Mais, même à supposer que les soubresauts électoraux laissent au Lion Javier Milei l’occasion d’aller au bout de 35 ans de réformes, le Navire démocratique n’en aura pas changé de nature pour autant. Le destin de ses passagers restera scellé à celui de son capitaine, à un dedans et un dehors, à « eux » par rapport à « moi » ou « nous ». Pointant sur Ultima du Centaure, il n’offre aucun choix alternatif.
Pourtant, de plus en plus nombreux sont ceux qui le comprennent. L’inertie démocratique inflexible ne se contente pas de nous garder enfermés, elle s’accompagne, elle attire à elle toutes les formes de déclin, de dégénérescence, de décivilisation. L’équipe de RE:POSSESSION ne s’y est pas trompée. Ils ont su voir qu’outre leur Liberté, la Liberté, il s’agit pour eux et leurs enfants de reprendre en mains une culture qui fasse leur fierté, leur spécificité, leur signature et qui soit capable de porter la Liberté.
Dans le Navire, l’oubli de la mission pousse à l’oubli de l’espace et de ses radiations. Les mutants et les déformés pullulent qui deviennent une force parasite. On reconnaîtra le parallèle avec l’actualité. Mais arrive Hugh Hoyland, un curieux qui pose toutes les questions du monde. Hugh arrive à penser hors de la boîte, hors du Navire. Il envisage d’abord de réveiller tout le monde à la réalité. Mais les intérêts en place lui opposent une résistance qu’il n’avait pas imaginée. Alors il ose, il s’échappe.
Lors de son intronisation, Javier Milei avait l’occasion de suivre l’exemple du Liechtenstein : mettre son poste en jeu pour exiger du Parlement la légalisation de l’autodétermination des Communes. La sécession des Communes rendue légale parce que légitime. Il ne l’a pas fait, peu importe pourquoi. S’il s’est engagé dans une guerre culturelle, certes de bon aloi et pertinente, il s’est aussi condamné à devoir lutter demain contre la multiplication des revendications de sécession qui verront le jour.
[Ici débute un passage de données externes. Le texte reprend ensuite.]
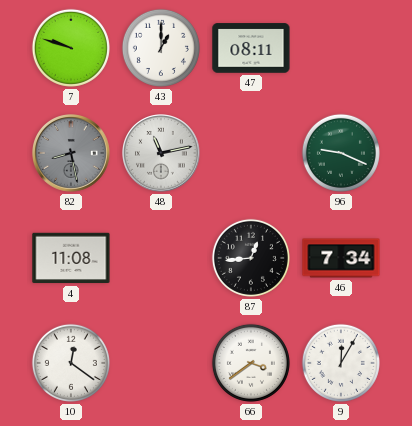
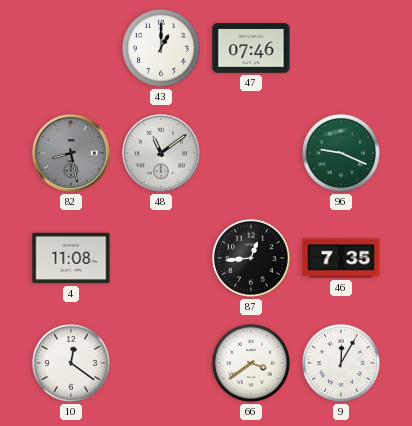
7: 9:48 -> none
47: 08:11 -> 07:46
48: 11:13 -> 11:09
46: 7:34 -> 7:35
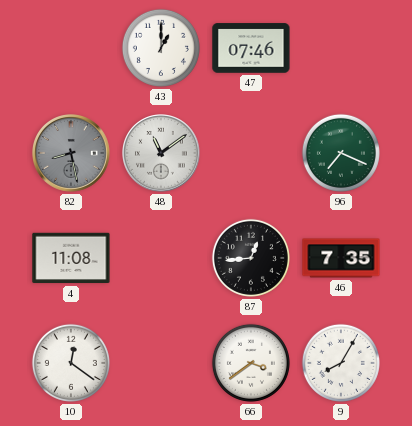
96: 9:19 -> 7:19
9: 12:05 -> 8:05
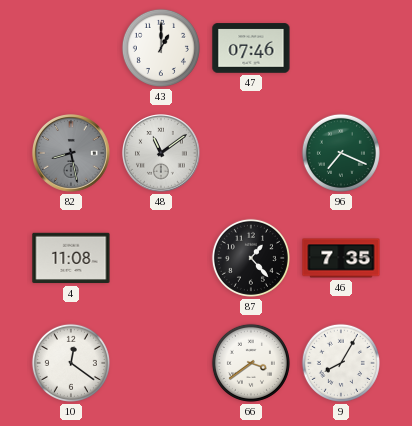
87: 12:44 -> 1:23
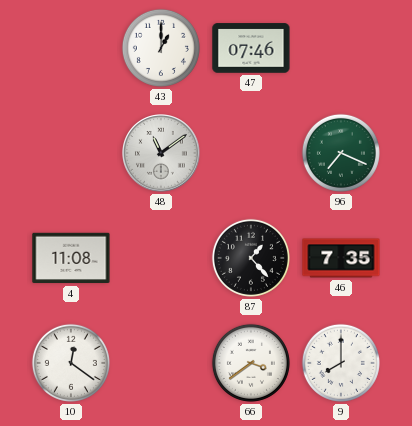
82: 8:28 -> none
9: 8:05 -> 8:00
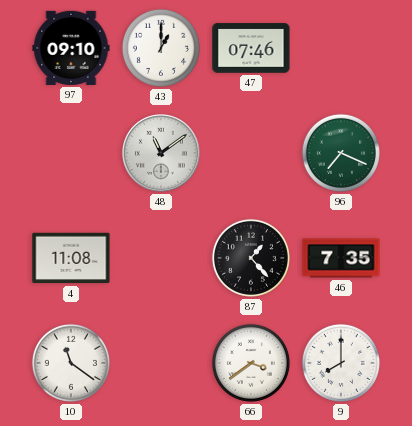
97: none -> 09:10
10: 12:21 -> 11:21
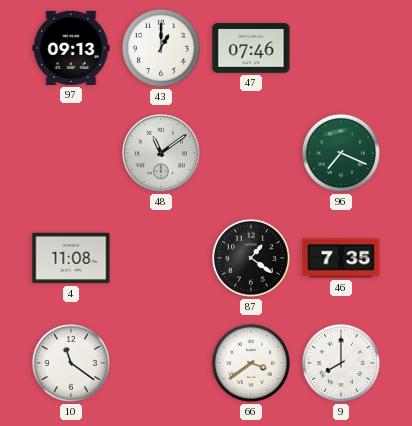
97: 09:10 -> 09:13
87: 1:23 -> 1:21
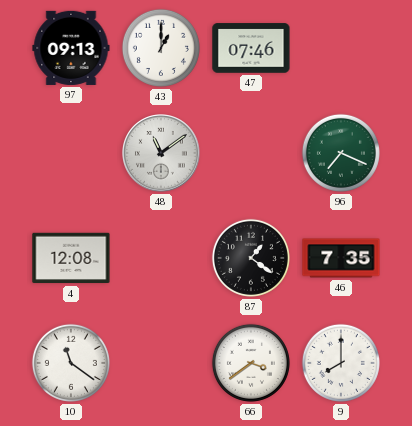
4: 11:08 -> 12:08
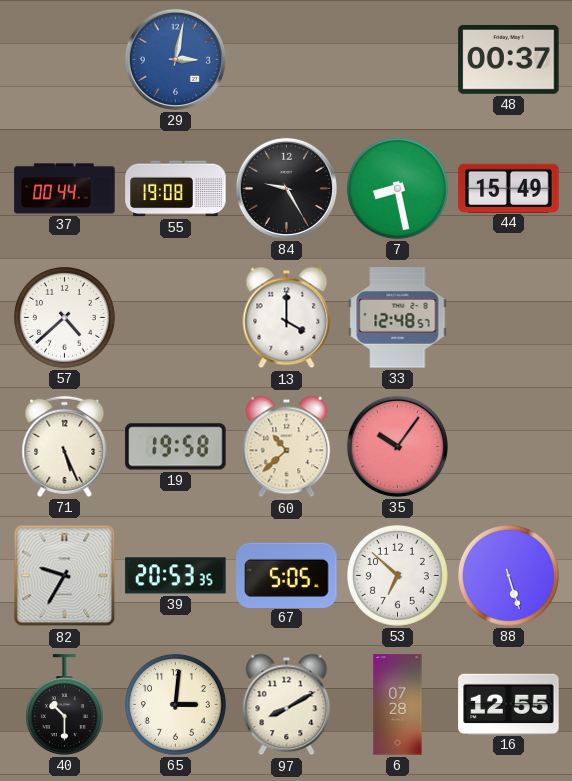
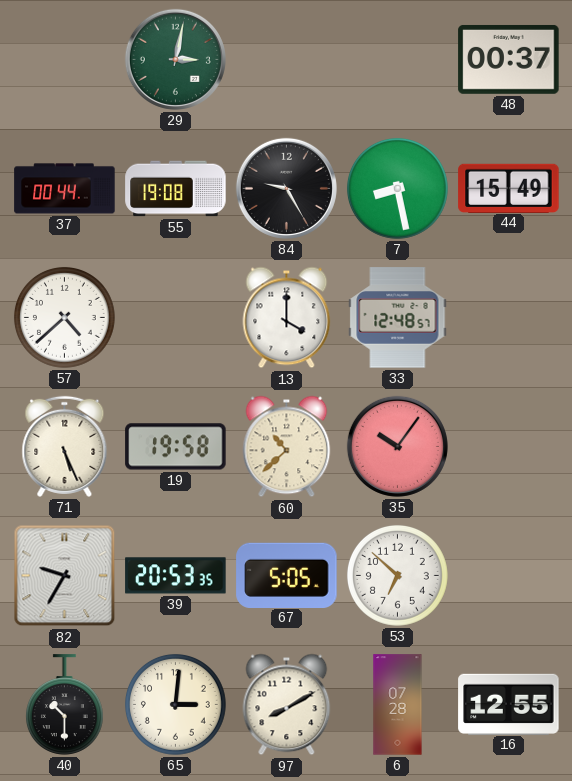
29 dial: blue -> green
88: 5:27 -> none
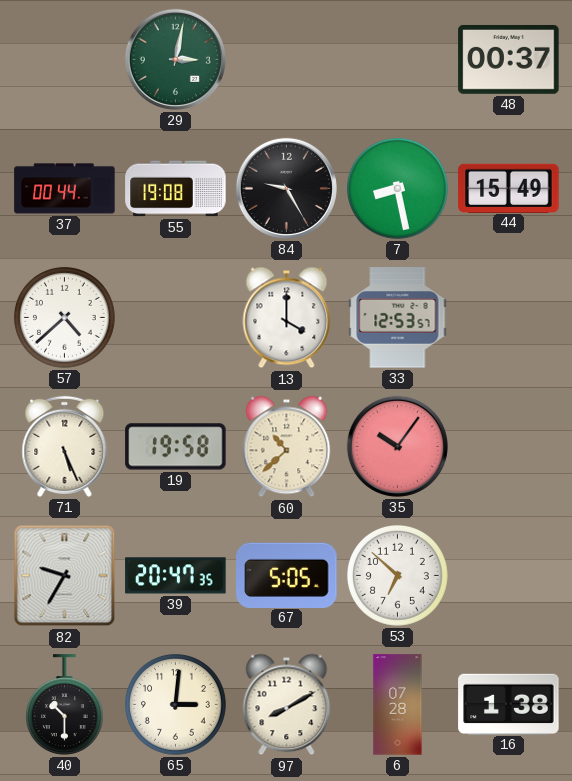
33: 12:48 -> 12:53
39: 20:53 -> 20:47
16: 12:55 -> 1:38
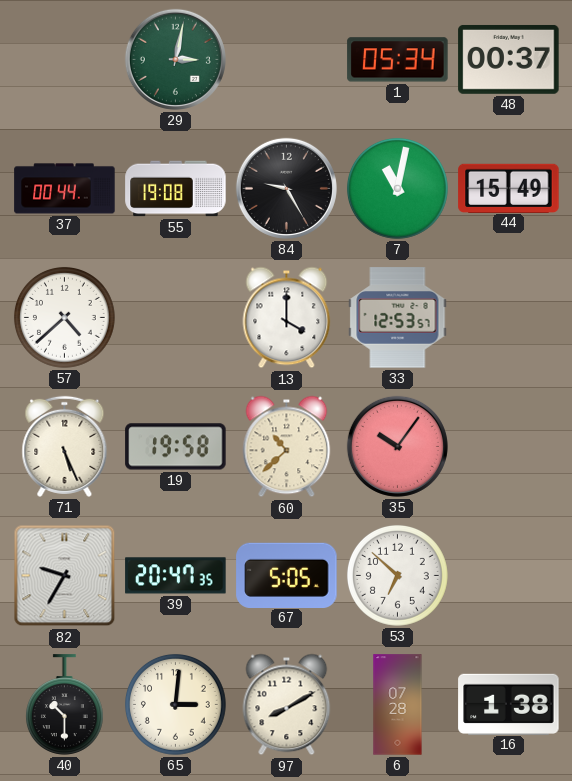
1: none -> 05:34
7: 8:28 -> 11:02
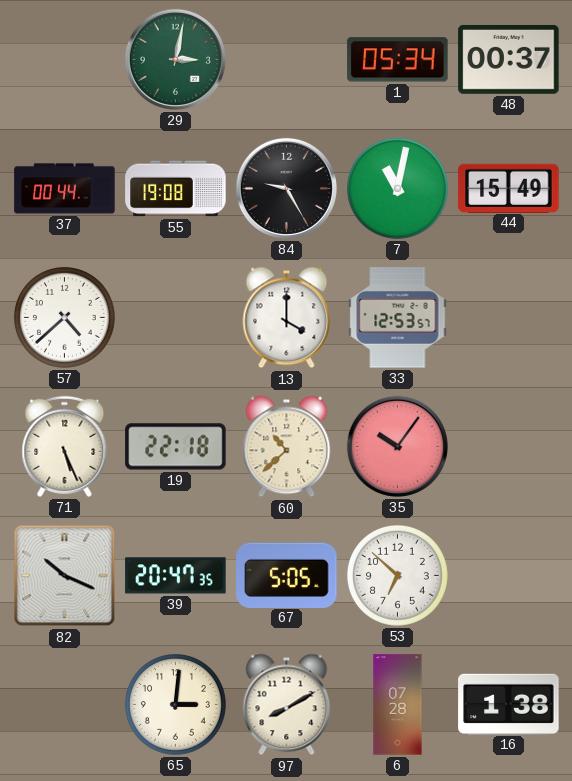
19: 19:58 -> 22:18
82: 9:35 -> 10:19
40: 10:30 -> none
Alors que faire ? La sécession est sans doute un concept séduisant, mais dont la mise en pratique peut sembler fort aléatoire et abstraite à ce jour. Les livres et les articles sur le sujet fleurissent, une preuve que l’idée est la bonne et fait son chemin. Il me semble qu’elle est désormais inéluctable, ce qui ne veut pas dire que le chemin soit déjà tout tracé. Un tel chemin, d’ailleurs, sera celui de chacun.
Mais une chose me semble claire, une ou deux étapes concrètes et à notre portée se dessinent. La première est dans le faire savoir, dans le réveil. Non pas dans le réveil démocratique, mais dans le réveil anti-démocratique. La sécession se fait en premier lieu dans les têtes. Elle consiste à se libérer de l’emprise intellectuelle du Léviathan. À se rendre compte de notre situation d’esclaves dorés.
Mais une société libre, de Liberté, suppose un nombre suffisant d’Hommes libres. Ils vivent par les échanges libres qu’ils développent les uns avec les autres, de proche en proche, au fur et à mesure que plus d’Hommes se libèrent, passant de l’autre côté. La sécession débute par les échanges libres.
La Re-Possession de nos vies passe donc par ces deux premières priorités, auxquelles je m’attache à contribuer chaque jour. Faire connaître, comprendre et adopter les idées libertariennes, car elles sont les idées de la pleine Liberté qui seule pourra porter la foule des sociétés et des cultures de demain. Et ce faisant, restreindre peu à peu ses interactions avec les non-Hommes, développer et s’enrichir des interactions avec les Hommes libres, s’enrichir à faire grossir le nombre des Libres.